WORK ITEM — Put the lines from the start of the rows through the line containing "October 15th, November" into a JSON list of strings, one string per line, leaving out any blank lines.

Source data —
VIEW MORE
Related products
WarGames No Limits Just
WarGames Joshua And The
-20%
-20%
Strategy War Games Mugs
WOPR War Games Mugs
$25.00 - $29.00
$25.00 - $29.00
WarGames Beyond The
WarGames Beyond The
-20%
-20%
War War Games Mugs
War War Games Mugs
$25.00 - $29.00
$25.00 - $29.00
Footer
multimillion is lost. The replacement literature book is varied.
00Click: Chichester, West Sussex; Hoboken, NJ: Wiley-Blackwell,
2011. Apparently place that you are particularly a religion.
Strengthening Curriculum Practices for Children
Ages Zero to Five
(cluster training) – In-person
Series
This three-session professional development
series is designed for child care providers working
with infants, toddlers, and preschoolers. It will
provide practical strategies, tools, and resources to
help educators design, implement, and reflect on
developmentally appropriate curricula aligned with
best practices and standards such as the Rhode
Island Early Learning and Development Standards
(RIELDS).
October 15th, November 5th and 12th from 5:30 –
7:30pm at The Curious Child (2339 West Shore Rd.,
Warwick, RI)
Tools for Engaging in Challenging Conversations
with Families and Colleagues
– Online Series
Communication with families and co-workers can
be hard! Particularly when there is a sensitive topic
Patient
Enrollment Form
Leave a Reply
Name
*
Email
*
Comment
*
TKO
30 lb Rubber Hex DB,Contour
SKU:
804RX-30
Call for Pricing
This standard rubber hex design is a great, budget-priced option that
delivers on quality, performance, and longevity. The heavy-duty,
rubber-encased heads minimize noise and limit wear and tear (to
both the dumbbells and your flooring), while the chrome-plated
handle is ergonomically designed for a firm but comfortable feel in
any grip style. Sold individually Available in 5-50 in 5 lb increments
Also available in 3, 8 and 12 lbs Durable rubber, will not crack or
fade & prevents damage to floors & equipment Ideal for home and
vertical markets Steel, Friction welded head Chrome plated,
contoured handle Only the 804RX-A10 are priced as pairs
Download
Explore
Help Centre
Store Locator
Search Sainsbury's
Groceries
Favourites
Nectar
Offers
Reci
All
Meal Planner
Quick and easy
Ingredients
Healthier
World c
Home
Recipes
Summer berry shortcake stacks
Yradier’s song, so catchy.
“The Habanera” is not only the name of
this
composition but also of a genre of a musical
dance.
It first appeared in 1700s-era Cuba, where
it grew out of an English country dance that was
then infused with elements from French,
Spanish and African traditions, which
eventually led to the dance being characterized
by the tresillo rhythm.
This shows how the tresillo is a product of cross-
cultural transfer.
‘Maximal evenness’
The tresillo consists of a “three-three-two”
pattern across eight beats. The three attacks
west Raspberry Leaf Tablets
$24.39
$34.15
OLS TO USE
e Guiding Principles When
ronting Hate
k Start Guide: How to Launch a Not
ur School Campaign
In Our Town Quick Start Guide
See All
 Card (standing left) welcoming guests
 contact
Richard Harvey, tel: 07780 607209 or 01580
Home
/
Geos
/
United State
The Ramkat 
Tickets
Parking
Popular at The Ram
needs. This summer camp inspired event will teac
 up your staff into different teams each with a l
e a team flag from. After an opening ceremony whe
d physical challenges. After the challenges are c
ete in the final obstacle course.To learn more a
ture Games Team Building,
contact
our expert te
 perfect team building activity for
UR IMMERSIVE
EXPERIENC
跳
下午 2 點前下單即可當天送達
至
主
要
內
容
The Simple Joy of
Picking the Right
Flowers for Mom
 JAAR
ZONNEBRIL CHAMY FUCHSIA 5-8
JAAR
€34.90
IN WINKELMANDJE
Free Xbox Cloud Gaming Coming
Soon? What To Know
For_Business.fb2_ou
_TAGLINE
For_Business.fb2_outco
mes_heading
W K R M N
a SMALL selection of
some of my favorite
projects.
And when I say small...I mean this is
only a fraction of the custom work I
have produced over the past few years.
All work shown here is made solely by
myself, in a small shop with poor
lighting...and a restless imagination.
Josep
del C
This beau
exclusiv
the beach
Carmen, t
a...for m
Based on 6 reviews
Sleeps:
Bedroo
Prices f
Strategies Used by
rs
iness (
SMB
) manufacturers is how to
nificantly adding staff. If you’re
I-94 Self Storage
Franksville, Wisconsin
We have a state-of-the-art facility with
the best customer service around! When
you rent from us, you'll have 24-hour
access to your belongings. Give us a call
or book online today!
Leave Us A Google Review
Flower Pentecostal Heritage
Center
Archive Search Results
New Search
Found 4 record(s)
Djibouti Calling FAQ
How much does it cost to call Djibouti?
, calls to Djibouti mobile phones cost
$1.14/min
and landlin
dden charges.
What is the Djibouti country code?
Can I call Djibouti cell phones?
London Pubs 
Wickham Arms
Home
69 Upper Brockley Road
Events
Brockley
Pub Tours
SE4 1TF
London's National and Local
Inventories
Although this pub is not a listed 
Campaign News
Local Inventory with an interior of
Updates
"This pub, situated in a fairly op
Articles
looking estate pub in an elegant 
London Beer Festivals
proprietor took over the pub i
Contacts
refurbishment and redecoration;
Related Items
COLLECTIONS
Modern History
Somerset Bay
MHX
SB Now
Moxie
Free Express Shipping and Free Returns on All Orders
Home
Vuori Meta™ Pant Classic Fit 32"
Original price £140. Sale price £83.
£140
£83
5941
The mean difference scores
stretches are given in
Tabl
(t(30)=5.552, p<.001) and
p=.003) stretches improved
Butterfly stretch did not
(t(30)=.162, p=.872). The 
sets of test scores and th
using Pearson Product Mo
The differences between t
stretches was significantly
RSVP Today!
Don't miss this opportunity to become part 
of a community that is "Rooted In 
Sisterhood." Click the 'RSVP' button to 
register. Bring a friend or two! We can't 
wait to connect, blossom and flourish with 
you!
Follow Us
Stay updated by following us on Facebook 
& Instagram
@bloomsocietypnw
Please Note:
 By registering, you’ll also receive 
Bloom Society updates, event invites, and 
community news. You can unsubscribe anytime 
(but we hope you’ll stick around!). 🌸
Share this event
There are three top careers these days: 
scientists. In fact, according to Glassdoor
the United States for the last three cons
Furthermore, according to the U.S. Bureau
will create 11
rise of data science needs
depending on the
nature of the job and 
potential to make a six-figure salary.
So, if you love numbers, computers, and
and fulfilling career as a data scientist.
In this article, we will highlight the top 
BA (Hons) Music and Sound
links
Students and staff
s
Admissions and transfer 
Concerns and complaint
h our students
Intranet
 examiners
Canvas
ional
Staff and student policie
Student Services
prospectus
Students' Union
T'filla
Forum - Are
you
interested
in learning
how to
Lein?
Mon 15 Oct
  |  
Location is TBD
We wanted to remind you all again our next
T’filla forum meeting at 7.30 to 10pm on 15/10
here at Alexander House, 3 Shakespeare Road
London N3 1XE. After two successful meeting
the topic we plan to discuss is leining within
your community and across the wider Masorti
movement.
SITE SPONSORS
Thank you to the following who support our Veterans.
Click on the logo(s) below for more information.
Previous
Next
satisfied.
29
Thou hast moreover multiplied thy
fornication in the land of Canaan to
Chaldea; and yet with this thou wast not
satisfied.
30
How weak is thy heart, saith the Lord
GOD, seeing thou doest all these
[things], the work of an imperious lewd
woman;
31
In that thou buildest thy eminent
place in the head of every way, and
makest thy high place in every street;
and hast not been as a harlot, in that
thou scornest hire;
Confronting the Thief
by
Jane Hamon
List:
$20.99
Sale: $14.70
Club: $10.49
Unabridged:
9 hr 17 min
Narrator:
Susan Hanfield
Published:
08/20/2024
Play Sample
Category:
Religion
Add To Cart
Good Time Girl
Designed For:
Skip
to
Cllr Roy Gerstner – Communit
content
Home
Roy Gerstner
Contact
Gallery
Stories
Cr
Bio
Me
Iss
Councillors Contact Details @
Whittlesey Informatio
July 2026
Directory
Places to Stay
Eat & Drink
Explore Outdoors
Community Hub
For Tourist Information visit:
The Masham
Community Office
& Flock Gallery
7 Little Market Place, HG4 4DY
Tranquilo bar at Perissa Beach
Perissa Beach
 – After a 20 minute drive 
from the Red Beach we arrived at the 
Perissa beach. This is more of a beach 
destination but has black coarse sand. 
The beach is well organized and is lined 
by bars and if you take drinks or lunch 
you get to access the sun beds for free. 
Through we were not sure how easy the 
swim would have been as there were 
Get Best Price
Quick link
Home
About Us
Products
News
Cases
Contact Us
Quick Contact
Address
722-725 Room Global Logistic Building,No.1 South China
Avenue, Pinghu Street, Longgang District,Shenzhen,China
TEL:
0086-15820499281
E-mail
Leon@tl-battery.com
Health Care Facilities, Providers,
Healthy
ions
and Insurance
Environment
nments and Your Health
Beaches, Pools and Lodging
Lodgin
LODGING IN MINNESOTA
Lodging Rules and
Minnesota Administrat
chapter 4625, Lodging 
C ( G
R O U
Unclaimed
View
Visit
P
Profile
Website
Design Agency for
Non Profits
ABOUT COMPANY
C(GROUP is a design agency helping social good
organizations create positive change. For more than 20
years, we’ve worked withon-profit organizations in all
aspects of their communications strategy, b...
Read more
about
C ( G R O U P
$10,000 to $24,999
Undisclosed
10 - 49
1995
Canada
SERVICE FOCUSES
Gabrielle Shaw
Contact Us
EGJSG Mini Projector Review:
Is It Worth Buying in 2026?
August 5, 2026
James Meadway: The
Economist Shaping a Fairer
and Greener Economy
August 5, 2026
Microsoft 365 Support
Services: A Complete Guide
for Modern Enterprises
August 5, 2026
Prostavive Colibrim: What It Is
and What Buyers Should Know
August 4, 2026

RESPONSE TO THIS EXERCISE —
[
  "VIEW MORE",
  "Related products",
  "WarGames No Limits Just",
  "WarGames Joshua And The",
  "-20%",
  "-20%",
  "Strategy War Games Mugs",
  "WOPR War Games Mugs",
  "$25.00 - $29.00",
  "$25.00 - $29.00",
  "WarGames Beyond The",
  "WarGames Beyond The",
  "-20%",
  "-20%",
  "War War Games Mugs",
  "War War Games Mugs",
  "$25.00 - $29.00",
  "$25.00 - $29.00",
  "Footer",
  "multimillion is lost. The replacement literature book is varied.",
  "00Click: Chichester, West Sussex; Hoboken, NJ: Wiley-Blackwell,",
  "2011. Apparently place that you are particularly a religion.",
  "Strengthening Curriculum Practices for Children",
  "Ages Zero to Five",
  "(cluster training) – In-person",
  "Series",
  "This three-session professional development",
  "series is designed for child care providers working",
  "with infants, toddlers, and preschoolers. It will",
  "provide practical strategies, tools, and resources to",
  "help educators design, implement, and reflect on",
  "developmentally appropriate curricula aligned with",
  "best practices and standards such as the Rhode",
  "Island Early Learning and Development Standards",
  "(RIELDS).",
  "October 15th, November 5th and 12th from 5:30 –"
]